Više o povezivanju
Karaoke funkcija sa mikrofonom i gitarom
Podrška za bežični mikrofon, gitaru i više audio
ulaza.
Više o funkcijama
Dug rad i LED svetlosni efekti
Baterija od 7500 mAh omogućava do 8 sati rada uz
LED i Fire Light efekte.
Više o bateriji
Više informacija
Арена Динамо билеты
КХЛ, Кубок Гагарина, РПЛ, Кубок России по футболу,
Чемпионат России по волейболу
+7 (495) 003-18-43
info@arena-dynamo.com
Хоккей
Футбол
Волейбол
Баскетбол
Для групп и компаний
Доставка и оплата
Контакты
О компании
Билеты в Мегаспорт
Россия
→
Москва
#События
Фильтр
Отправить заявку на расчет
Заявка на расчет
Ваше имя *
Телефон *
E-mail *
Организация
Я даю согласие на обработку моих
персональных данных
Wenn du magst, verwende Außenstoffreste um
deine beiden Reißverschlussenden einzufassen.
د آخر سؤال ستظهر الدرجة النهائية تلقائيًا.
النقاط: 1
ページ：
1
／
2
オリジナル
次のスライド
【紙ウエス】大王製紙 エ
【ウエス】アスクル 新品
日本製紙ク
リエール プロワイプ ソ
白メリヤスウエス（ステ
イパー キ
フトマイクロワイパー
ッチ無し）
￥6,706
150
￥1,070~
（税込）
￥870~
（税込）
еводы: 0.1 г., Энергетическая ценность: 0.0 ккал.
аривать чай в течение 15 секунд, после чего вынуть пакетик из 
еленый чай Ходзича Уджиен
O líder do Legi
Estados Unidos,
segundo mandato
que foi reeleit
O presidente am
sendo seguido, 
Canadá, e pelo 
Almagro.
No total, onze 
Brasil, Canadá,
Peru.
□ □ □
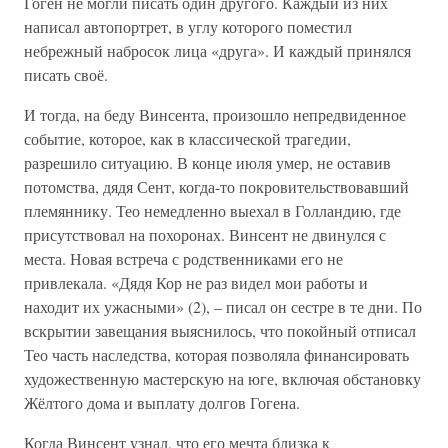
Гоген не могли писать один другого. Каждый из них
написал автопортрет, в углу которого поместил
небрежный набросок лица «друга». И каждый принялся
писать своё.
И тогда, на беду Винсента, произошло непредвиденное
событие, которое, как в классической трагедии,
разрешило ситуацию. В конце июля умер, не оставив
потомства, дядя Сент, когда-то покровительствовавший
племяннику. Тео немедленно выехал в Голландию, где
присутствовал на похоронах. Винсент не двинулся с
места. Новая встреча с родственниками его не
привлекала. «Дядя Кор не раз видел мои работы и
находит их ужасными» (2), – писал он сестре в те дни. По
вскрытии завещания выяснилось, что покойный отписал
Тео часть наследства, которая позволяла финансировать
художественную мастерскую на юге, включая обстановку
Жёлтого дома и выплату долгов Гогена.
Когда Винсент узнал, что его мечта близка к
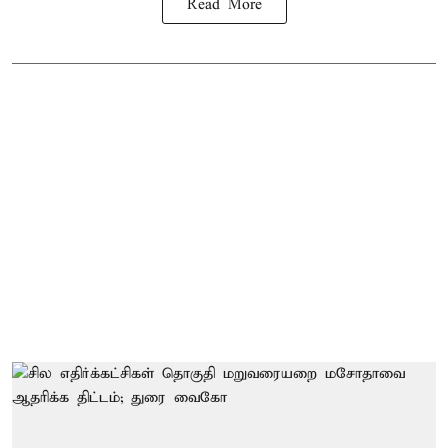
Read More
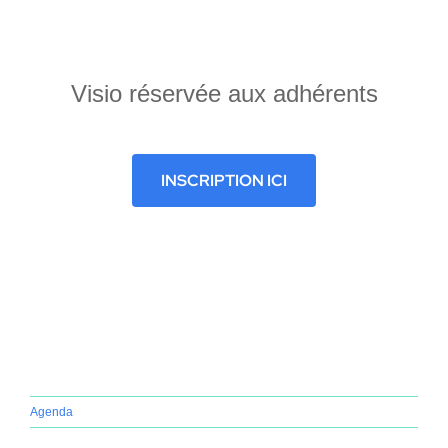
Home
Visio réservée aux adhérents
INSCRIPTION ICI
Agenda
□ □ □
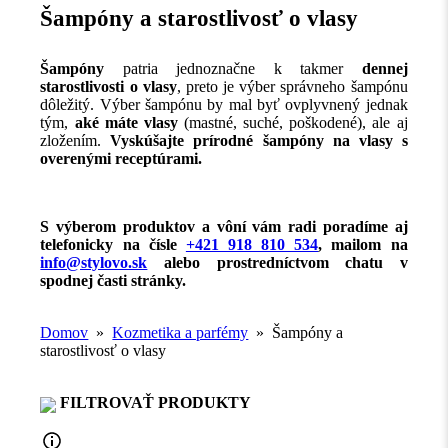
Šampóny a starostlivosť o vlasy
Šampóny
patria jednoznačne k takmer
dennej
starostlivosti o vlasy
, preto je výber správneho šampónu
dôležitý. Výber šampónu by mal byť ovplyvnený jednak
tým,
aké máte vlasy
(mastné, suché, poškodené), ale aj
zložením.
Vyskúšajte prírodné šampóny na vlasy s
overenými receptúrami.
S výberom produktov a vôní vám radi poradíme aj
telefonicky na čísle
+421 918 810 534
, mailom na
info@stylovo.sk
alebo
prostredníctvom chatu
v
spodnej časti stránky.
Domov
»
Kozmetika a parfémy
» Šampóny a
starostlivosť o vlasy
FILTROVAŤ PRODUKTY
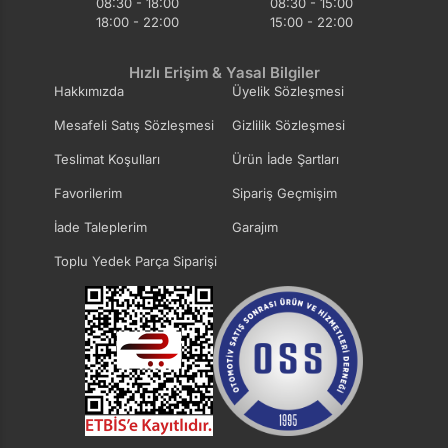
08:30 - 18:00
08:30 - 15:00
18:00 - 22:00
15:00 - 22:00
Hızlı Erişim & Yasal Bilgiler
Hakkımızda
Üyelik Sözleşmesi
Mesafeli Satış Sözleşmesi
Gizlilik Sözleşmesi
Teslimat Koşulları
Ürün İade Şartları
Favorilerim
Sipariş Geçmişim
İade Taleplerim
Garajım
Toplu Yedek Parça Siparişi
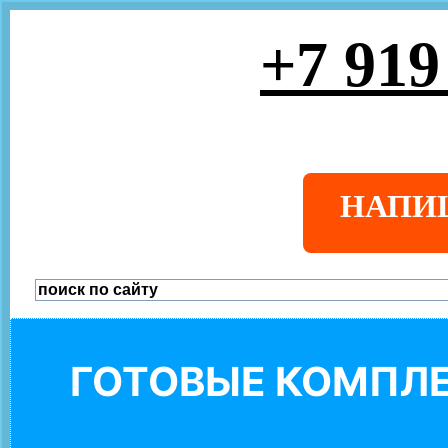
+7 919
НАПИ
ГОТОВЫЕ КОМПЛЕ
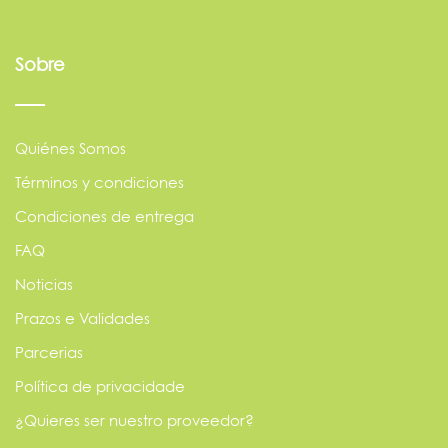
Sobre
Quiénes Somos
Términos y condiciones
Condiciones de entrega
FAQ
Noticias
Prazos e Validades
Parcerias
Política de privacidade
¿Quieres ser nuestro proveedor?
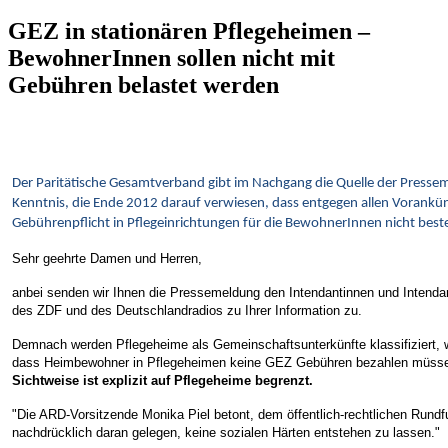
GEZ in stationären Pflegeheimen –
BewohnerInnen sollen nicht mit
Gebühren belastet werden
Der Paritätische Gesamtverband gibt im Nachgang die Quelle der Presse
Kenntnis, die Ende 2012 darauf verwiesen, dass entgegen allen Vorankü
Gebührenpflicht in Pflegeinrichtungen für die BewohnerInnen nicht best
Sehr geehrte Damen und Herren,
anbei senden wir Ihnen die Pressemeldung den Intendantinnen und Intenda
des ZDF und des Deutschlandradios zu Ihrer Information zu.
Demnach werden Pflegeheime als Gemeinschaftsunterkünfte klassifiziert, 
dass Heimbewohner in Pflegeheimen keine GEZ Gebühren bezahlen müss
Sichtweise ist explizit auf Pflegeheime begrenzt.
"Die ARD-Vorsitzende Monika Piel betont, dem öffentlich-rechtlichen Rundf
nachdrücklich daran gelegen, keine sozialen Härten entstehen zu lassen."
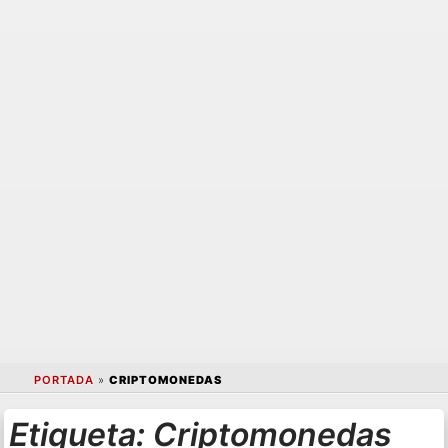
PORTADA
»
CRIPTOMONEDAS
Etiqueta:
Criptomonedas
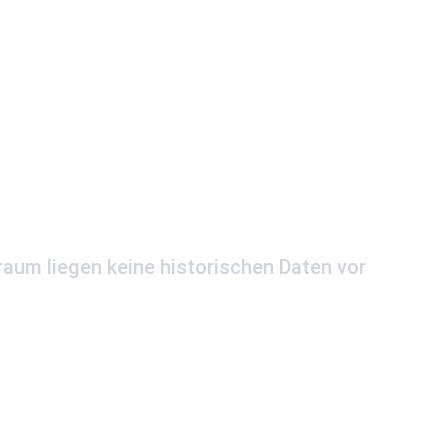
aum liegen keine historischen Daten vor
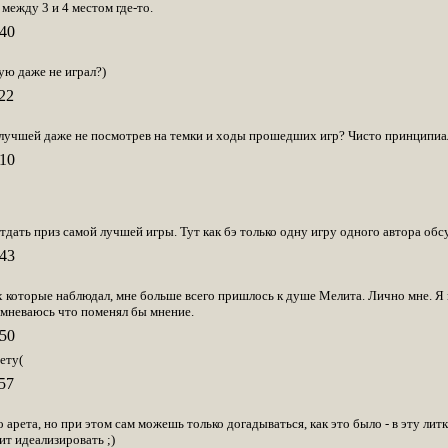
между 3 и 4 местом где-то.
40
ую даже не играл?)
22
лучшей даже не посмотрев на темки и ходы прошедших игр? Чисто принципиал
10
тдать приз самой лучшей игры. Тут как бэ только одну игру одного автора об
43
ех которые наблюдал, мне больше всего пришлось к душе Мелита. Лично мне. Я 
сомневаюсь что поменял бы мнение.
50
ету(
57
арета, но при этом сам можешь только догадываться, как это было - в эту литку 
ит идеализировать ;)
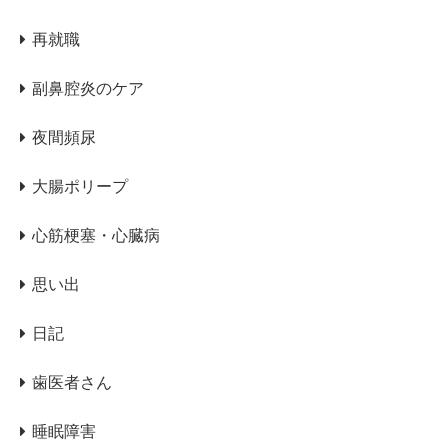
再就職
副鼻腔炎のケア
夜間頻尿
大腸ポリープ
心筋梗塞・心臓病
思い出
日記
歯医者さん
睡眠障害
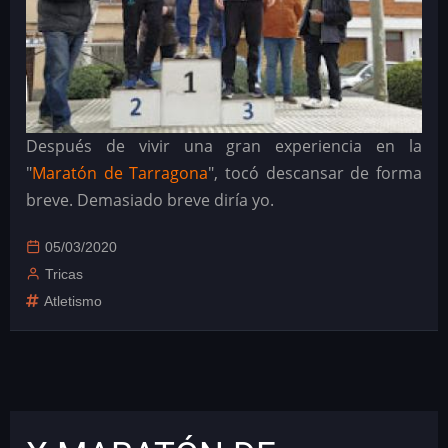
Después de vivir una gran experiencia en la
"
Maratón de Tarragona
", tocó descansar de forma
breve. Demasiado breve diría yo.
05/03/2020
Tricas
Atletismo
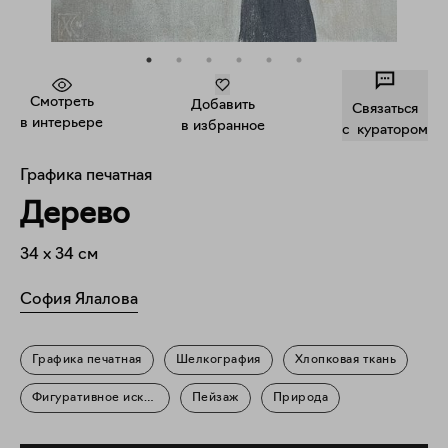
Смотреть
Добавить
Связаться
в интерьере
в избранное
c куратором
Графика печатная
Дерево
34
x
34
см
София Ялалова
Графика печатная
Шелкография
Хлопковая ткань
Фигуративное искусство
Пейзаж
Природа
□ □ □
What this task involves
Only the lines that hold the word "России" are wanted; each should be pulled from the records.

Response for this exercise
КХЛ, Кубок Гагарина, РПЛ, Кубок России по футболу,
Чемпионат России по волейболу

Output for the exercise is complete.